Jones always kept in touch. That's how Bengals safeties coach Robert Livingston met Jones at the 2015 OTAs when Jones, then the secondary coach at Wisconsin, visited Joseph. Then Livingston and Jones stayed in touch and when the Bengals went looking for a new cornerbacks coach back in January, Livingston pushed for Jones. Kirkpatrick is third generation Vance.
"I haven't been coached by him yet, but he's saying all the right things to me," Kirkpatrick said of Jones. "Just the way he moves, his character, and how he presents himself are first class. He's somebody I feel like can take my game to the next level and I can grow with him.
"I want him to coach me like a rookie. From talking to him that's where we're going to be."

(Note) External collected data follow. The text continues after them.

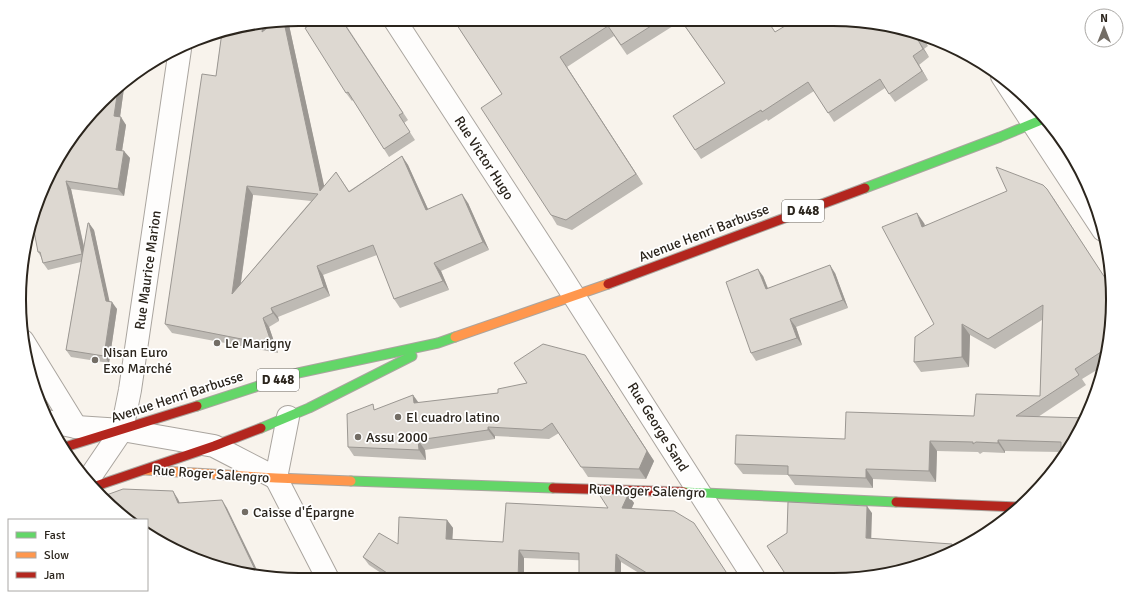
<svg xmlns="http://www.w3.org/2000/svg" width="1132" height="599" font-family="Signika,sans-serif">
<rect width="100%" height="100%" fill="#f8f3ec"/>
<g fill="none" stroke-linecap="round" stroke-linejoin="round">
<defs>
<g id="street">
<path d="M394,19L558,271L754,578"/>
<path d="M1002,76L1103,230"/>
<path d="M23,341L76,427"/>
<path d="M47,421L76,427L122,430L214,446L276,478"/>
<path d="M276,478L328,579"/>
<path d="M276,478L288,417"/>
<path d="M88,480L122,430L130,390L180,49"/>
</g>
<g id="fast">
<path d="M865,188L1000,137L1046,118"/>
<path d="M197,406L298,373L438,343L455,337"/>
<path d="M261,428L309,408L412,356"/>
<path d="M351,481L553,488"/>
<path d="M684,492L896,502"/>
</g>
<g id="slow">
<path d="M455,337L608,284"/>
<path d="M145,470L276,478L351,481"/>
</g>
<g id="jam">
<path d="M608,284L865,188"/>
<path d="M65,447L197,406"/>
<path d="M93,487L214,446L261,428"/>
<path d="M553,488L684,492"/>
<path d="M896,502L1018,507"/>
</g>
</defs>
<!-- street casing -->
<use href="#street" stroke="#aaa59f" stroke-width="24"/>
<!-- fast casing -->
<use href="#fast" stroke="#aaa59f" stroke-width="11"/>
<!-- slow casing -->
<use href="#slow" stroke="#aaa59f" stroke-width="11"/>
<!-- jam casing -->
<use href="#jam" stroke="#aaa59f" stroke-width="11"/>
<!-- street -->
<use href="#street" stroke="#fefdfc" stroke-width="22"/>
<!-- fast -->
<use href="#fast" stroke="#63d668" stroke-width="9"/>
<!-- slow -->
<use href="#slow" stroke="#ff974d" stroke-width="9"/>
<!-- jam -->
<use href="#jam" stroke="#b3261e" stroke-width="9"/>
</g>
<!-- wall -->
<g fill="#bebab4" fill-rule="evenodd">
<path d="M342,19L408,120L404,123L415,140L389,157L353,100L352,101L346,93Z"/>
<path d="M453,19H716L718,22L776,32L905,29L921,35L928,46L924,49L929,57L919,65L928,80L895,102L885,88L834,122L814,91L768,121L767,119L701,159L695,150L725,83L681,21L627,55L614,36L567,67L643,184L572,230L557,225L551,215L502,94Z"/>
<path d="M270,24V26L289,25L324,187L336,172L349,191L402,156L408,165L428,209L468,203L489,250L441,271L449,290L400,308L394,299L377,255L323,275L330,296L278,317L279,321L269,327L278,353L172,333L165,324L216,76L222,32ZM253,195L311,201L241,283Z"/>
<path d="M125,81L120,117L126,125L122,151L130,158L124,196L71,189L84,246L94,230L109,302L117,309L109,363L71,357L66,350L81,262L48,270L43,263L41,257L38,252L35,234L27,236L28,227L66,144Z"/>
<path d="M1054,199L1112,318L1105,365L1082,379L1086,385L1038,417L1086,418L1061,452L1005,451V453L983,452L980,454L978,452L937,451L936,482L873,479V488L795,485L788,475L743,474L735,464L845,439L974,416L1040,396L1042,320L995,349L970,335L969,367L921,372L914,362L934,324L924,223L925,225Z"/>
<path d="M835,273L848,308L796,327L802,345L756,361L751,353L763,276L768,288Z"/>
<path d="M585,355L654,461L646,479L588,477L559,433L549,439L495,436V439L425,450L426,460L354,456L348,447L377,410L413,395L419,403L498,393L527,383Z"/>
<path d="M628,495L634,503L632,508L699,531L730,578H647L621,562L524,558V579H390L369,565L363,557L398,544L447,520L453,528L452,539L503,542L608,508Z"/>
</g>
<!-- shaded-wall -->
<g fill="#9b9792">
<path d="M287,21L289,25L327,199L320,191L284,22Z"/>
<path d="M270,24L268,41L262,32L263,25Z"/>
<path d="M920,34L921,35L928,46L922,38Z"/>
<path d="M918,40L924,49L929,57L923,49Z"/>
<path d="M913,56L919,65L928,80L922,71Z"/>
<path d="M560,57L567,67L643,184L636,174Z"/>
<path d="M125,81L119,124L114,116L118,89Z"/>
<path d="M121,117L126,125L121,157L116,150Z"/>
<path d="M124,151L130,158L124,196L118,189Z"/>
<path d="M402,156L408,165L432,218L426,210Z"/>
<path d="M66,181L71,189L87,261L82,254Z"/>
<path d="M247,186L253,195L238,302L232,294Z"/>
<path d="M1047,189L1054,199L1111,287Z"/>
<path d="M462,194L468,203L489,250L483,242Z"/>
<path d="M917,213L924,223L929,237L922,227Z"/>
<path d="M89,223L94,230L111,308L106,301Z"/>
<path d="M434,263L441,271L449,290L443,281Z"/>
<path d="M830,265L835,273L848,308L843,300Z"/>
<path d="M317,266L323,275L330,296L324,287Z"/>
<path d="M758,269L763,276L771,297L766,289Z"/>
<path d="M112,302L117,309L109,363L104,356Z"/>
<path d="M271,308L278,317L279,321L273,313Z"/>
<path d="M263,318L269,327L278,353L272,345Z"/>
<path d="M790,319L796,327L802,345L797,338Z"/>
<path d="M962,324L970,335L969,367L962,357Z"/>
<path d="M585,355L654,461L646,479L639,469Z"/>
<path d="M413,395L420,405L414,403Z"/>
<path d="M488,427L495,436V439L488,430Z"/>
<path d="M418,440L425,450L426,460L419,450Z"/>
<path d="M998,440L1005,451V453L998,443Z"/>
<path d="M930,441L937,451L936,482L929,471Z"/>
<path d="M866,469L873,479V488L866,478Z"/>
<path d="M173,491L178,499L183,510L178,503Z"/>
<path d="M628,495L634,503L628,516L622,508Z"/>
<path d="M222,500L227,508L260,576H258Z"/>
<path d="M867,506L872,513L871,546L866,538Z"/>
<path d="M447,520L453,528L452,547L446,539Z"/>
<path d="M952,544L956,550L952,552Z"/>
<path d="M519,550L524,558V579H518Z"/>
<path d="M616,554L621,562V578H615Z"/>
</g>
<!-- building -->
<g fill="#ddd8d1" stroke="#9b9792" fill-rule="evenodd">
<path d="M320,19H341L403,113L399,115L410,132L384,149L348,92L346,93L305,28Z"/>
<path d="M453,19H662L621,45L608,26L560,57L636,174L566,220L551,215L481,108L502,94Z"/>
<path d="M680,19H716L718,22L722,19L767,20L775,32L795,20H851L905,29L920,34L922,38L918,40L923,49L913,56L922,71L889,94L880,79L828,113L808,82L762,112L761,110L695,150L673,116L725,83Z"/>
<path d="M284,22L320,191L336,172L349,192L402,156L426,210L462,194L483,242L434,263L443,281L394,299L373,245L317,266L324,287L271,308L273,313L263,318L272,345L165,324L202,74L216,76L222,32L263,25L262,32L274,23ZM247,186L318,194L232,294Z"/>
<path d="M118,89L114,116L121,117L116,150L124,151L118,189L66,181L82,254L43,263L40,252H38L33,226L28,227L66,144Z"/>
<path d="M996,167L1043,185L1047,189L1111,287L1112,318L1107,348L1075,369L1079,375L1016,416L1086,418L1084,424L1061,459V442L998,440V443L976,442L973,444V442L930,441L929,471L866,469V478L788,475V466L735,464L736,435L845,439L846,412L974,416L976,394L1040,396L1043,305L988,339L962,324V357L914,362L915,337L934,324L882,227L917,213L922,227L1007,191Z"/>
<path d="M88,223H89L106,301L112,302L104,356L66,350Z"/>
<path d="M830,265L843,300L790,319L797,338L751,353L726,282L758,269L766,289Z"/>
<path d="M543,344L585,355L647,451L639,469L581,467L552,423L542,430L488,427V430L418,440L419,450L348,447L347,414L373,404L374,410L413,395L414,403L498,393V389L527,383L514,363Z"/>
<path d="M123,489L173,491L178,503L222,500L258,576L227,570L175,551L147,531V520H132L101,497Z"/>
<path d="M599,494L628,495L622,508L674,511L694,523L730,578H655L616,554L615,578H579V553L519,550L518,579H396L363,557L379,533L398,544L399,517L447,520L446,539L503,542L506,503L608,508Z"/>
<path d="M788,502L867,506L866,538L952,544V552L940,559L869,578H788L767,546L787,533Z"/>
</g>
<!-- markers -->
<g fill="#736d65" stroke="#fff" stroke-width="1.5">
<circle cx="217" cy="343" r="4"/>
<circle cx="95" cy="360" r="4"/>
<circle cx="398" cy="417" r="4"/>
<circle cx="358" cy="437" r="4"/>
<circle cx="245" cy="512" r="4"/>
</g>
<g text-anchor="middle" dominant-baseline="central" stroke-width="3.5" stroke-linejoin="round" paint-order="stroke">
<!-- shield labels -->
<g fill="#fff" stroke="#6b6661" stroke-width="1">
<rect x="782" y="200" width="42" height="22" rx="3"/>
<rect x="257" y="369" width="42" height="22" rx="3"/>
</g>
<g font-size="13" font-weight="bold" fill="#2b251d">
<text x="803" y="211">D 448</text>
<text x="278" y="380">D 448</text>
</g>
<!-- street labels -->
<g font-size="14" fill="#2b251d" stroke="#fff">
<text transform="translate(484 158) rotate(57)">Rue Victor Hugo</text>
<text transform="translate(704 233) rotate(-21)">Avenue Henri Barbusse</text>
<text transform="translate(148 270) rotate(-82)">Rue Maurice Marion</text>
<text transform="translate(177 397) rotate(-18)">Avenue Henri Barbusse</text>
<text transform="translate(658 427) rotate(58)">Rue George Sand</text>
<text transform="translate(211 474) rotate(4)">Rue Roger Salengro</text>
<text transform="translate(647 491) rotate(2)">Rue Roger Salengro</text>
</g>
<!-- poi labels -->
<g font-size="14" fill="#2b251d" stroke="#fff" text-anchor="start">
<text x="225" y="343">Le Marigny</text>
<text x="103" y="352">Nisan Euro<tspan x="103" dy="16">Exo Marché</tspan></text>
<text x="406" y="417">El cuadro latino</text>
<text x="366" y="437">Assu 2000</text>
<text x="253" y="512">Caisse d'Épargne</text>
</g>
</g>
<!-- crop -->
<path d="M0 0H1132V599H0ZM299 26H833A273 273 0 0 1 1106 299V300A273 273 0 0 1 833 573H299A273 273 0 0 1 26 300V299A273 273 0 0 1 299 26Z" fill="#fff" fill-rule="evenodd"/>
<path fill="none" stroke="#2b251d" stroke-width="2" d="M299 26H833A273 273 0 0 1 1106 299V300A273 273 0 0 1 833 573H299A273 273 0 0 1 26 300V299A273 273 0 0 1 299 26Z"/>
<!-- legend -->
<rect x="8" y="519" width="140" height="72" fill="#ffffff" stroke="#aaa8a5"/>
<rect x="16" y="532" width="20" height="6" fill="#63d668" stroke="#aaa8a5"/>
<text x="44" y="539" font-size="12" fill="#2b251d">Fast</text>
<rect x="16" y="552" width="20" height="6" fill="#ff974d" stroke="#aaa8a5"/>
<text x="44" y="559" font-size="12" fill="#2b251d">Slow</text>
<rect x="16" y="572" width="20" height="6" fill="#b3261e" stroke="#aaa8a5"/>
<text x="44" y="579" font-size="12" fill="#2b251d">Jam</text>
<!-- north arrow -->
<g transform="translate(1104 28)"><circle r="19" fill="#ffffff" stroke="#aaa8a5"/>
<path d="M0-3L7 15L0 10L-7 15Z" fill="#736d65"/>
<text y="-6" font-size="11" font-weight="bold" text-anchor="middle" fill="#2b251d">N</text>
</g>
</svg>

Head coach Marvin Lewis has indicated that Austin is going to change up a defense that has been pretty much the same for the last 10 years. And Kirkpatrick is fine with that.
New cornerbacks coach Daronte Jones is a Vance Joseph disciple.
"I'm calling him 'T.A., trying to get his philosophy of the things he wants done around here," Kirkpatrick said. "We talked a little ball, but I don't really know the magnitude of how different it's going to be. We're taking orders from a different perspective. I'm just excited. When you've been so used to one thing, you get accustomed it. I just feel like change is always better … Change is good. Coming in with new coaches and seeing what they're going to present us, I feel like it's going to be beneficial to all of us."
Kirkpatrick is looking to change the fortunes of last season, when four of his team-leading six pass interference penalties went for more than 30 yards. He's staring at his health and the cast that virtually wiped out last preseason has vanished. A crazy household accident is the way he remembers it. He banged his hand on the top of a table as he was running through the house and thought nothing of it with the OTAs in late May starting in a few days.
"I had a major setback breaking my hand and missing the whole training camp," Kirkpatrick said. "I went to bed that night thinking nothing of it and then I woke up and my hand was swollen. Then I came back the week before the regular season and I wasn't in the best of shape. I wasn't really prepared and that's when injuries come. All these little (injuries) would have been prevented if I had a better offseason."
He never got up to his preferred weight of 192-193 pounds and he battled nicks and cuts like a hamstring, hip, and shoulder. For years he sat behind that estimable roster of veterans. Leon Hall. Terence Newman. Adam Jones. He's ready to assume the role after gutting through 14 games and felt it showed he puts the team first.
"I communicated that with Coach," Kirkpatrick said. "At the end of the day, you have to have your vocal leaders on the field. He looks at me as one of those vocal leaders. Guys that understand the game and know what's going on. I just gave it 110 percent of everything I had."
He's back to his off-season routine of yoga and Pilates, but it is his mindset that is ready to get out of the gate. The goals are stark, simple. Five interceptions. The Super Bowl. The Pro Bowl.
"That's it,' Kirkpatrick said. "Let's do it. I'm tired of slogans. Everybody trying to come up with motivation stuff. Just do it. Just go out here. Play your butt off. Everything else will take care of itself. I'm really not going to buy into the slogans and all that this year. I just want to do my best and perform."